The wire shown above is attached from the edge of the handle to the screw towards the top of the handle mount, making it impossible to pull down on the handle and in essence, locking our dogs in the apartment. That evening, as we were at dinner with some old friends, at the very moment of explaining our newly "fixed" door, proudly basking in the glow of our genius, and raising our glasses in a toast for finally outsmarting our dogs, Mr. Kate's phone rang.  

It was our neighbor. The dogs just knocked on her door, she said. They apparently decided they wanted to play with her children. Don't worry about a thing, she said. They were rolling around on her living room floor right now and having a blast. After we regained our composure and rediscovered our humility, we put our wine glasses down, finished our meals and rushed home.  

 24 hours, a trip to Target and multiple apologies to neighbors later, we had a NEW plan. 



That's right, 3 different locking measures. We kept the original wire that prohibited the handle from being pulled down. Then we tied a peice of rope to the handle that was just longer than the distance to the floor. At the end of the rope we put an empty medicine bottle. Now, every time we leave the apartment, we pull the bottle out of the apartment, under the door, preventing the handle from being pushed up. For good measure, we added an additional device around the handle itself that provides extra resistance if the dogs manage to get through the first two locks (which we decided they inevitably would).

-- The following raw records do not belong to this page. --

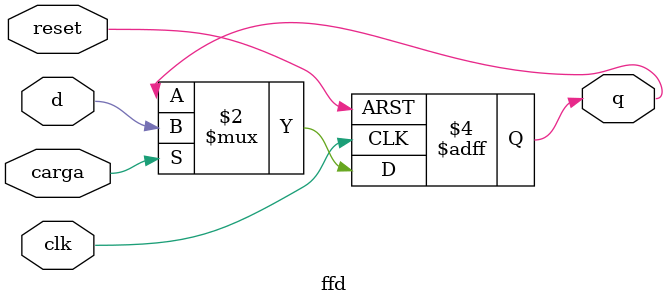
<source format=v>

module regfile(output wire [7:0]  RD1, RD2,     //datos leidos
               input  wire        clk,          // Señal de reloj
               input  wire        we3,          //señal de habilitación de escritura
               input  wire [3:0]  RA1, RA2, WA3,//direcciones de regs leidos y reg a escribir
               input  wire [7:0]  WD3);         //dato a escribir

  reg [7:0] RegBank[0:15]; //memoria de 32 registros de 8 bits de ancho

  initial
  begin
    $readmemb("regfile.dat",RegBank); // inicializa los registros a valores conocidos
  end  
  
  // El registro 0 siempre es cero
  // se leen dos reg combinacionalmente
  // y la escritura del tercero ocurre en flanco de subida del reloj
  always @(posedge clk)
    if (we3) RegBank[WA3] <= WD3;	
  
  assign RD1 = (RA1 != 0) ? RegBank[RA1] : 0;
  assign RD2 = (RA2 != 0) ? RegBank[RA2] : 0;
endmodule

// Sumador simple
module sum(output wire [9:0] Y,     // Salida del sumador
           input  wire [9:0] A, B); // Operandos de la suma

  assign Y = A + B;
endmodule

// Registro de tamaño configurable para modelar el PC. Cambia en cada flanco de subida de reloj o de reset
module registro #(parameter WIDTH = 8)
              (output reg  [WIDTH-1:0] Q,           // Salida del registro
               input  wire             clk, reset,  // Señales de reloj y reseteo
               input  wire [WIDTH-1:0] D);          // Entrada al registro

  always @(posedge clk, posedge reset)
    if (reset) Q <= 0;
    else       Q <= D;
endmodule

// Multiplexor de dos entradas y una salida, de tamaño configurable. Si la señal de selección "s" vale 1, se pone el valor de d1 en la salida; d0 si vale 0
module mux2 #(parameter WIDTH = 8)
             (output wire [WIDTH-1:0] Y,      // Salida del multiplexor
              input  wire [WIDTH-1:0] D0, D1, // Entradas del multiplexor
              input  wire             s);     // Selección

  assign Y = s ? D1 : D0; 
endmodule

//Biestable para el flag de cero
//Biestable tipo D síncrono con reset asíncrono por flanco y entrada de habilitación de carga
module ffd(output reg q, input wire clk, reset, d, carga);
  always @(posedge clk, posedge reset)
    if (reset)
	    q <= 1'b0;
	  else
	    if (carga)
	      q <= d;
endmodule 

</source>
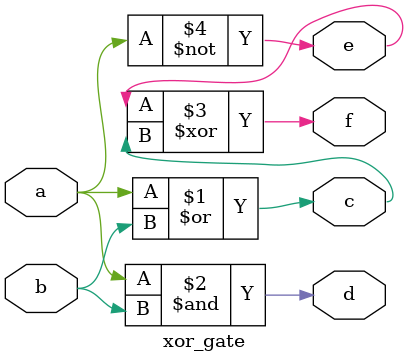
<source format=v>
module xor_gate (output  c, d, e, f, input a, b);


or  (c, a,b);
and (d, a,b);
not (e, a);
xor (f, e,c);

endmodule
</source>
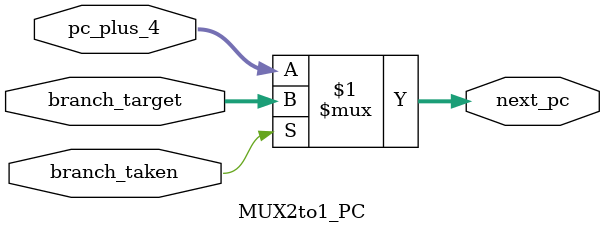
<source format=v>
module MUX2to1_PC(
    input  wire [31:0] pc_plus_4,    // Valor de PC + 4 (execução normal)
    input  wire [31:0] branch_target, // Valor do branch target
    input  wire        branch_taken,  // Sinal de seleção (branch && Zero)
    output wire [31:0] next_pc       // Próximo valor do PC
);
    assign next_pc = branch_taken ? branch_target : pc_plus_4;
endmodule
</source>
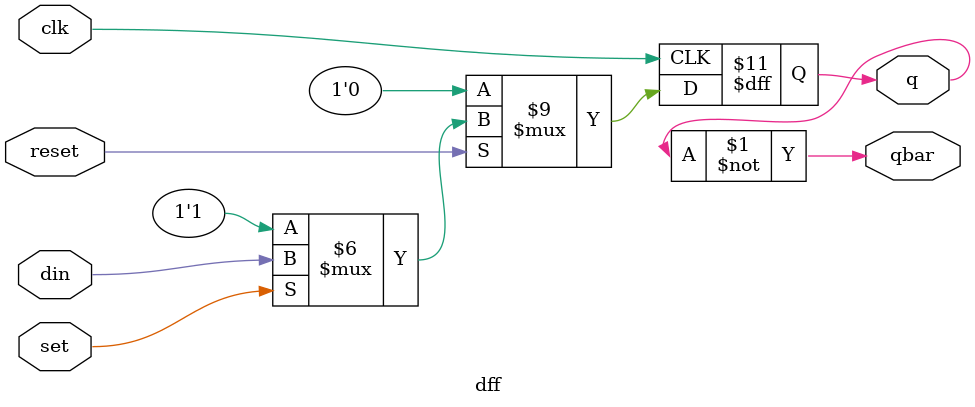
<source format=v>
module dff (q, qbar, din, set, reset, clk);
    input din, set, reset, clk;
    output q, qbar;
    reg q;

    assign qbar = ~q;

    always @(posedge clk)
    begin
        if (reset == 0)
            q <= 0;
        else if (set == 0)
            q <= 1;
        else 
            q <= din;
    end
endmodule

</source>
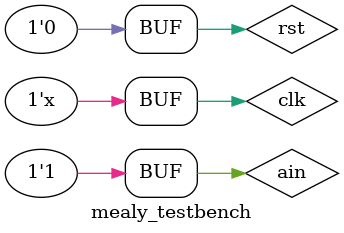
<source format=v>
`timescale 1ns / 1ps


module mealy_testbench();
wire aout;
reg clk, rst, ain;

mealy mealy1(.aout(aout),.clk(clk),.rst(rst),.ain(ain),.state(state));

initial begin
    rst = 0;
end

initial begin
    clk = 0;
end
always begin
    #1 clk = ~clk;
end

initial begin
    ain = 0;
    #10 ain = 1;
    #10 ain = 1;
    #10 ain = 0;
    #10 ain = 0;
    #10 ain = 0;
    #10 ain = 1;
    #10 ain = 0;
    #10 ain = 1;
end

   
endmodule

</source>
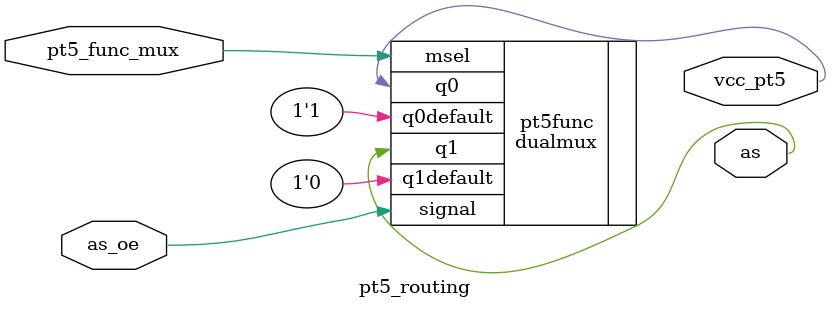
<source format=v>
`include "dualmux.v"

module pt5_routing(
  input pt5_func_mux,
  input as_oe,
  output as, vcc_pt5
);
  dualmux pt5func(
    .msel(pt5_func_mux),
    .q0default(1'b1),
    .q1default(1'b0),
    .signal(as_oe),
    .q0(vcc_pt5),
    .q1(as)
  );
endmodule

</source>
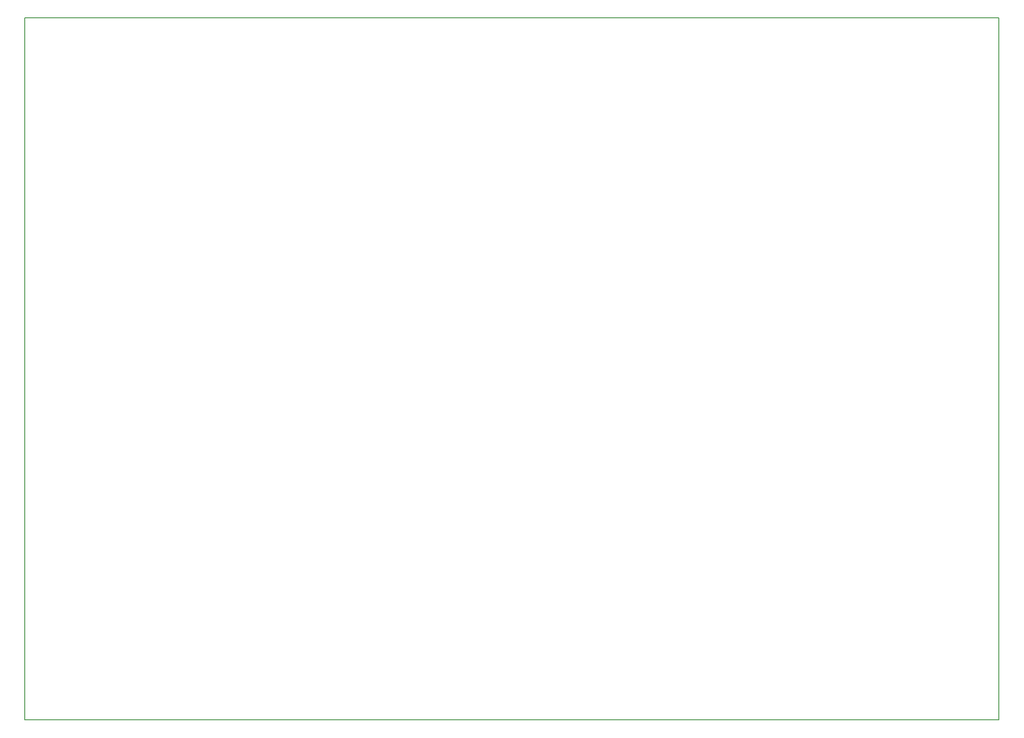
<source format=gko>
%FSLAX25Y25*%
%MOIN*%
G70*
G01*
G75*
G04 Layer_Color=16711935*
%ADD10R,0.03800X0.03500*%
G04:AMPARAMS|DCode=11|XSize=39.37mil|YSize=50mil|CornerRadius=0mil|HoleSize=0mil|Usage=FLASHONLY|Rotation=65.000|XOffset=0mil|YOffset=0mil|HoleType=Round|Shape=Rectangle|*
%AMROTATEDRECTD11*
4,1,4,0.01434,-0.02841,-0.03098,-0.00728,-0.01434,0.02841,0.03098,0.00728,0.01434,-0.02841,0.0*
%
%ADD11ROTATEDRECTD11*%

%ADD12R,0.04000X0.05000*%
G04:AMPARAMS|DCode=13|XSize=40mil|YSize=50mil|CornerRadius=10mil|HoleSize=0mil|Usage=FLASHONLY|Rotation=0.000|XOffset=0mil|YOffset=0mil|HoleType=Round|Shape=RoundedRectangle|*
%AMROUNDEDRECTD13*
21,1,0.04000,0.03000,0,0,0.0*
21,1,0.02000,0.05000,0,0,0.0*
1,1,0.02000,0.01000,-0.01500*
1,1,0.02000,-0.01000,-0.01500*
1,1,0.02000,-0.01000,0.01500*
1,1,0.02000,0.01000,0.01500*
%
%ADD13ROUNDEDRECTD13*%
%ADD14R,0.11811X0.19685*%
%ADD15C,0.01000*%
%ADD16C,0.03937*%
%ADD17C,0.11811*%
%ADD18C,0.00500*%
%ADD19C,0.00600*%
%ADD20R,0.04600X0.04300*%
G04:AMPARAMS|DCode=21|XSize=47.37mil|YSize=58mil|CornerRadius=0mil|HoleSize=0mil|Usage=FLASHONLY|Rotation=65.000|XOffset=0mil|YOffset=0mil|HoleType=Round|Shape=Rectangle|*
%AMROTATEDRECTD21*
4,1,4,0.01627,-0.03372,-0.03629,-0.00921,-0.01627,0.03372,0.03629,0.00921,0.01627,-0.03372,0.0*
%
%ADD21ROTATEDRECTD21*%

%ADD22R,0.04800X0.05800*%
G04:AMPARAMS|DCode=23|XSize=48mil|YSize=58mil|CornerRadius=12mil|HoleSize=0mil|Usage=FLASHONLY|Rotation=0.000|XOffset=0mil|YOffset=0mil|HoleType=Round|Shape=RoundedRectangle|*
%AMROUNDEDRECTD23*
21,1,0.04800,0.03400,0,0,0.0*
21,1,0.02400,0.05800,0,0,0.0*
1,1,0.02400,0.01200,-0.01700*
1,1,0.02400,-0.01200,-0.01700*
1,1,0.02400,-0.01200,0.01700*
1,1,0.02400,0.01200,0.01700*
%
%ADD23ROUNDEDRECTD23*%
%ADD24R,0.12611X0.20485*%
%ADD25C,0.12611*%
%ADD26C,0.00787*%
D26*
X0Y0D02*
X551181D01*
X0D02*
Y539370D01*
X748032Y0D02*
Y539370D01*
X551181Y0D02*
X748032D01*
X0Y539370D02*
X748032D01*
M02*

</source>
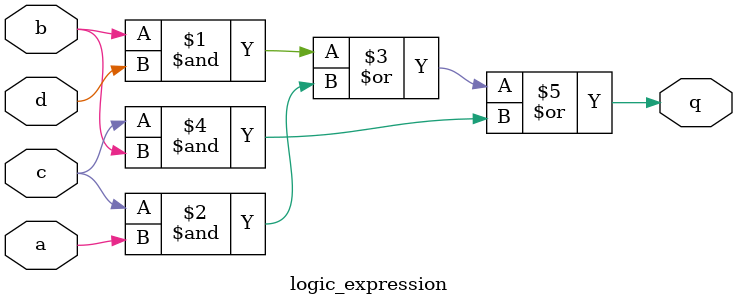
<source format=sv>
module logic_expression (
    input  logic a,
    input  logic b,
    input  logic c,
    input  logic d,
    output logic q
);

    assign q = (b & d) | (c & a) | (c & b);

endmodule
</source>
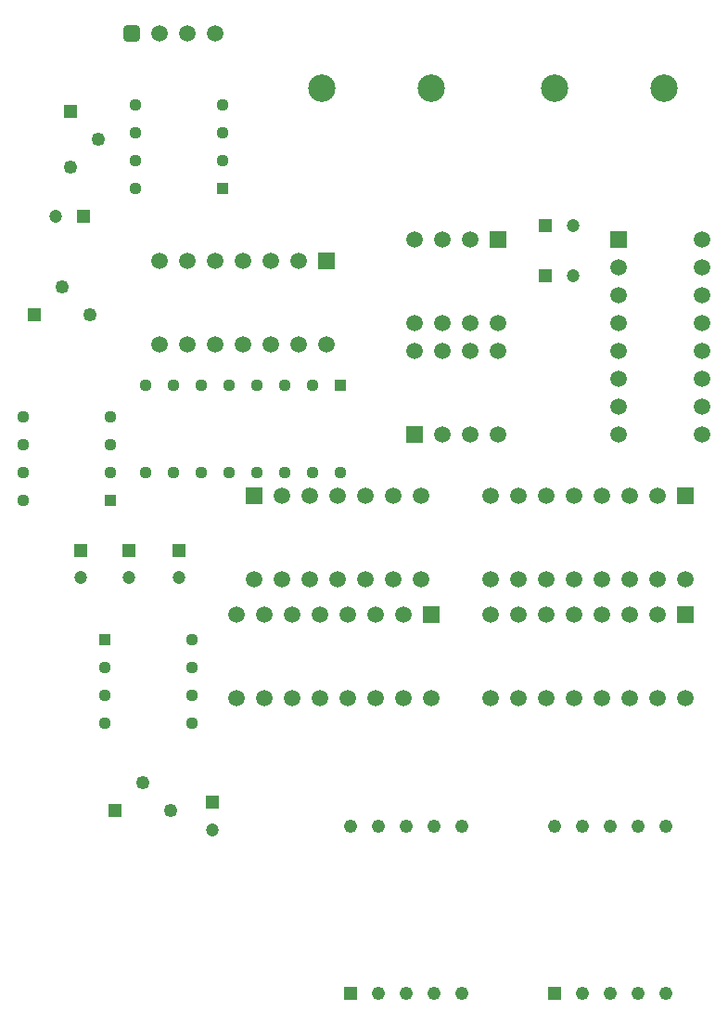
<source format=gbr>
%TF.GenerationSoftware,Altium Limited,Altium Designer,23.5.1 (21)*%
G04 Layer_Color=255*
%FSLAX45Y45*%
%MOMM*%
%TF.SameCoordinates,7ECB1A03-3DEC-426C-BD6E-5A7E68E82EE6*%
%TF.FilePolarity,Positive*%
%TF.FileFunction,Pads,Bot*%
%TF.Part,Single*%
G01*
G75*
%TA.AperFunction,ComponentPad*%
%ADD13R,1.50000X1.50000*%
%ADD14C,1.50000*%
%ADD15C,1.13000*%
%ADD16R,1.13000X1.13000*%
%ADD17R,1.13000X1.13000*%
%ADD18R,1.21800X1.21800*%
%ADD19C,1.21800*%
%ADD20C,1.20000*%
%ADD21R,1.20000X1.20000*%
%ADD22C,1.25000*%
%ADD23R,1.25000X1.25000*%
%ADD24R,1.25000X1.25000*%
%ADD25R,1.50000X1.50000*%
%ADD26R,1.20000X1.20000*%
%ADD27C,1.52000*%
G04:AMPARAMS|DCode=28|XSize=1.52mm|YSize=1.52mm|CornerRadius=0.38mm|HoleSize=0mm|Usage=FLASHONLY|Rotation=0.000|XOffset=0mm|YOffset=0mm|HoleType=Round|Shape=RoundedRectangle|*
%AMROUNDEDRECTD28*
21,1,1.52000,0.76000,0,0,0.0*
21,1,0.76000,1.52000,0,0,0.0*
1,1,0.76000,0.38000,-0.38000*
1,1,0.76000,-0.38000,-0.38000*
1,1,0.76000,-0.38000,0.38000*
1,1,0.76000,0.38000,0.38000*
%
%ADD28ROUNDEDRECTD28*%
%ADD29C,2.50000*%
D13*
X6400800Y3860800D02*
D03*
X2463800Y4940300D02*
D03*
X4076700Y3860800D02*
D03*
X3124200Y7086600D02*
D03*
X6400800Y4940300D02*
D03*
X3924300Y5496225D02*
D03*
X4686300Y7277100D02*
D03*
D14*
X6146800Y3860800D02*
D03*
X5892800D02*
D03*
X5638800D02*
D03*
X5384800D02*
D03*
X5130800D02*
D03*
X4876800D02*
D03*
X4622800D02*
D03*
X6400800Y3098800D02*
D03*
X6146800D02*
D03*
X5892800D02*
D03*
X5638800D02*
D03*
X5384800D02*
D03*
X5130800D02*
D03*
X4876800D02*
D03*
X4622800D02*
D03*
X3987800Y4178300D02*
D03*
X3733800D02*
D03*
X3479800D02*
D03*
X3225800D02*
D03*
X2971800D02*
D03*
X2717800D02*
D03*
X2463800D02*
D03*
X3987800Y4940300D02*
D03*
X3733800D02*
D03*
X3479800D02*
D03*
X3225800D02*
D03*
X2971800D02*
D03*
X2717800D02*
D03*
X3822700Y3860800D02*
D03*
X3568700D02*
D03*
X3314700D02*
D03*
X3060700D02*
D03*
X2806700D02*
D03*
X2552700D02*
D03*
X2298700D02*
D03*
X4076700Y3098800D02*
D03*
X3822700D02*
D03*
X3568700D02*
D03*
X3314700D02*
D03*
X3060700D02*
D03*
X2806700D02*
D03*
X2552700D02*
D03*
X2298700D02*
D03*
X2870200Y7086600D02*
D03*
X2616200D02*
D03*
X2362200D02*
D03*
X2108200D02*
D03*
X1854200D02*
D03*
X1600200D02*
D03*
X3124200Y6324600D02*
D03*
X2870200D02*
D03*
X2616200D02*
D03*
X2362200D02*
D03*
X2108200D02*
D03*
X1854200D02*
D03*
X1600200D02*
D03*
X5791200Y7023100D02*
D03*
Y6769100D02*
D03*
Y6515100D02*
D03*
Y6261100D02*
D03*
Y6007100D02*
D03*
Y5753100D02*
D03*
Y5499100D02*
D03*
X6553200Y7277100D02*
D03*
Y7023100D02*
D03*
Y6769100D02*
D03*
Y6515100D02*
D03*
Y6261100D02*
D03*
Y6007100D02*
D03*
Y5753100D02*
D03*
Y5499100D02*
D03*
X6146800Y4940300D02*
D03*
X5892800D02*
D03*
X5638800D02*
D03*
X5384800D02*
D03*
X5130800D02*
D03*
X4876800D02*
D03*
X4622800D02*
D03*
X6400800Y4178300D02*
D03*
X6146800D02*
D03*
X5892800D02*
D03*
X5638800D02*
D03*
X5384800D02*
D03*
X5130800D02*
D03*
X4876800D02*
D03*
X4622800D02*
D03*
X4686300Y6258225D02*
D03*
X4432300D02*
D03*
X4178300D02*
D03*
X3924300D02*
D03*
X4686300Y5496225D02*
D03*
X4432300D02*
D03*
X4178300D02*
D03*
X3924300Y6515100D02*
D03*
X4178300D02*
D03*
X4432300D02*
D03*
X4686300D02*
D03*
X3924300Y7277100D02*
D03*
X4178300D02*
D03*
X4432300D02*
D03*
D15*
X3246700Y5156200D02*
D03*
X2992700D02*
D03*
X2738700D02*
D03*
X2484700D02*
D03*
X2230700D02*
D03*
X1976700D02*
D03*
X1722700D02*
D03*
X1468700D02*
D03*
Y5950200D02*
D03*
X1722700D02*
D03*
X1976700D02*
D03*
X2230700D02*
D03*
X2484700D02*
D03*
X2738700D02*
D03*
X2992700D02*
D03*
X355600Y4902200D02*
D03*
Y5156200D02*
D03*
Y5410200D02*
D03*
Y5664200D02*
D03*
X1149600D02*
D03*
Y5410200D02*
D03*
Y5156200D02*
D03*
X1892300Y3632200D02*
D03*
Y3378200D02*
D03*
Y3124200D02*
D03*
Y2870200D02*
D03*
X1098300D02*
D03*
Y3124200D02*
D03*
Y3378200D02*
D03*
X1381000Y7747000D02*
D03*
Y8001000D02*
D03*
Y8255000D02*
D03*
Y8509000D02*
D03*
X2175000D02*
D03*
Y8255000D02*
D03*
Y8001000D02*
D03*
D16*
X3246700Y5950200D02*
D03*
D17*
X1149600Y4902200D02*
D03*
X1098300Y3632200D02*
D03*
X2175000Y7747000D02*
D03*
D18*
X3340100Y406400D02*
D03*
X5207000D02*
D03*
D19*
X3594100D02*
D03*
X3848100D02*
D03*
X4102100D02*
D03*
X4356100D02*
D03*
Y1930400D02*
D03*
X4102100D02*
D03*
X3848100D02*
D03*
X3594100D02*
D03*
X3340100D02*
D03*
X5461000Y406400D02*
D03*
X5715000D02*
D03*
X5969000D02*
D03*
X6223000D02*
D03*
Y1930400D02*
D03*
X5969000D02*
D03*
X5715000D02*
D03*
X5461000D02*
D03*
X5207000D02*
D03*
D20*
X2082800Y1896300D02*
D03*
X5370100Y7404100D02*
D03*
Y6946900D02*
D03*
X1778000Y4195000D02*
D03*
X1320800D02*
D03*
X876300D02*
D03*
X649700Y7493000D02*
D03*
D21*
X2082800Y2146300D02*
D03*
X1778000Y4445000D02*
D03*
X1320800D02*
D03*
X876300D02*
D03*
D22*
X965200Y6591300D02*
D03*
X711200Y6845300D02*
D03*
X787400Y7937500D02*
D03*
X1041400Y8191500D02*
D03*
X1701800Y2070100D02*
D03*
X1447800Y2324100D02*
D03*
D23*
X457200Y6591300D02*
D03*
X1193800Y2070100D02*
D03*
D24*
X787400Y8445500D02*
D03*
D25*
X5791200Y7277100D02*
D03*
D26*
X5120100Y7404100D02*
D03*
Y6946900D02*
D03*
X899700Y7493000D02*
D03*
D27*
X1600200Y9156700D02*
D03*
X1854200D02*
D03*
X2108200D02*
D03*
D28*
X1346200D02*
D03*
D29*
X4076700Y8661400D02*
D03*
X3076700D02*
D03*
X6202300D02*
D03*
X5202300D02*
D03*
%TF.MD5,8805f3f1baabd5a6f35e2579a695e4ed*%
M02*

</source>
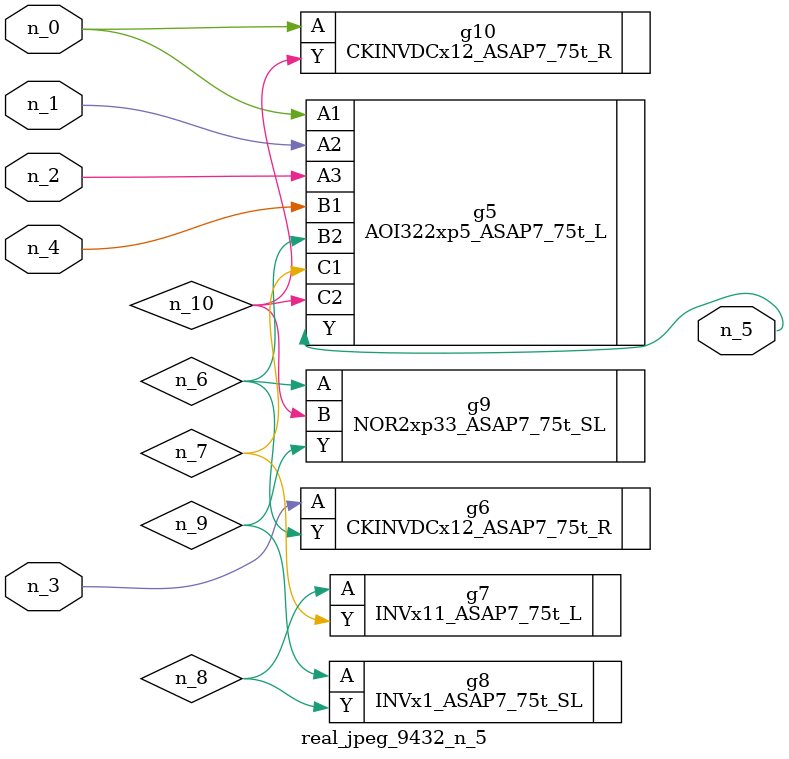
<source format=v>
module real_jpeg_9432_n_5 (n_4, n_0, n_1, n_2, n_3, n_5);

input n_4;
input n_0;
input n_1;
input n_2;
input n_3;

output n_5;

wire n_8;
wire n_6;
wire n_7;
wire n_10;
wire n_9;

AOI322xp5_ASAP7_75t_L g5 ( 
.A1(n_0),
.A2(n_1),
.A3(n_2),
.B1(n_4),
.B2(n_6),
.C1(n_7),
.C2(n_10),
.Y(n_5)
);

CKINVDCx12_ASAP7_75t_R g10 ( 
.A(n_0),
.Y(n_10)
);

CKINVDCx12_ASAP7_75t_R g6 ( 
.A(n_3),
.Y(n_6)
);

NOR2xp33_ASAP7_75t_SL g9 ( 
.A(n_6),
.B(n_10),
.Y(n_9)
);

INVx11_ASAP7_75t_L g7 ( 
.A(n_8),
.Y(n_7)
);

INVx1_ASAP7_75t_SL g8 ( 
.A(n_9),
.Y(n_8)
);


endmodule
</source>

While the dogs didn't get out the next few nights, the final test of the door locks occurred during the visit of our very dear friends, Celina and Gavin. 


After a fun-filled weekend at the beach, our friends took a cab to the airport very, very early Sunday morning. To be nice, they engaged all the locks so the dogs wouldn't get out while we slept. Unfortunately, engaging all the locks also meant that we couldn't get out. Sure enough, we woke to find that we had been imprisoned alongside our dogs, who looked at us with ironic amusement as we spent the next 20 minutes clumsily removing the doorknob to make our own escape.

We had become the hapless victims of our own creativity, but we knew, in that moment, that we had finally won.